Feature (kinda) - A couple of Quant Comparisons
Not a new column or anything like that - just - pick one or two stand-out / commonly used models, and make a few rows with them, scoring them against themselves at different quant levels - similarly to how you have "(thinking=true)" or "(THINK prefill)" like:
| Model | UGI | NatInt | Writing | Imaginary | Metrics |
|---|---|---|---|---|---|
| RossPerot-v1.0-70B | 23.2 | 34 | 42.0 | Donuts | Orange |
| Clerks-v2.0-9B:IQ2_XS | 9.6 | 14.4 | 28.8 | Pizza | Taupe |
| Clerks-v2.0-9B:Q3_K_M | 33.6 | 57.6 | 64 | Pizza | Puce |
| Clerks-v2.0-9B:Q4_K | 23 | 42 | 13 | Pizza | Puce |
| Rushmore-v1.1-123B:Q2_K | 43 | 43 | 43 | Bacon | Magenta |
| Rushmore-v1.1-123B:Q4_K_M | 47 | 46 | 48 | Bacon | Magenta |
Even if you only did this for one or two models, and only with one or two different quants, it could provide a lot of potential insight for folks using these models regularly.
I think it would be helpful to have at least some examples in quite-small and quite large, as the common wisdom is that the larger models tolerate quantization better, but it would be interesting to see if that's reflected in the numbers. Categories?

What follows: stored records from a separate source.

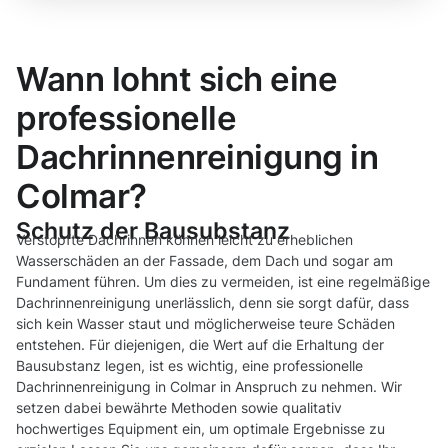
Wann lohnt sich eine
professionelle
Dachrinnenreinigung in
Colmar?
Schutz der Bausubstanz
Verstopfte Dachrinnen können leicht zu erheblichen
Wasserschäden an der Fassade, dem Dach und sogar am
Fundament führen. Um dies zu vermeiden, ist eine regelmäßige
Dachrinnenreinigung unerlässlich, denn sie sorgt dafür, dass
sich kein Wasser staut und möglicherweise teure Schäden
entstehen. Für diejenigen, die Wert auf die Erhaltung der
Bausubstanz legen, ist es wichtig, eine professionelle
Dachrinnenreinigung in Colmar in Anspruch zu nehmen. Wir
setzen dabei bewährte Methoden sowie qualitativ
hochwertiges Equipment ein, um optimale Ergebnisse zu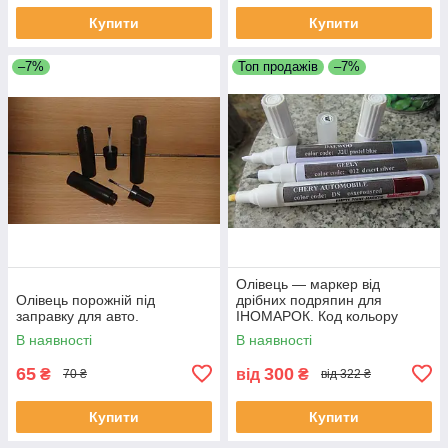
Купити
Купити
–7%
Топ продажів
–7%
Олівець — маркер від
Олівець порожній під
дрібних подряпин для
заправку для авто.
ІНОМАРОК. Код кольору
ОБОВЯЗКОВИЙ!!!
В наявності
В наявності
65
300
₴
від
₴
70 ₴
від 322 ₴
Купити
Купити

IDK - 12B Mistral, 24B mistral, 70B L33, etc
Interesting idea.
Static vs imatrix
Q5_K_S vs iq4_xs
Just do like the most popular model from each lab one-Time feature type thing.
I'd even kinda like to see Unsloth vs mradacher vs bartowski quants. (Which, if I had to bet, there wouldn't be a winner, it would vary by model or time period, but who knows? (And that's why I'm so excited about it!) People ask all the time about quant choice, and the whole "I've got X GB of VRAM, should I use a Q2 70B or a Q5 32B?" question is still open for a lot of us.
Edit: Thats what I get for replying on my mobile device - accidentally closed the thread!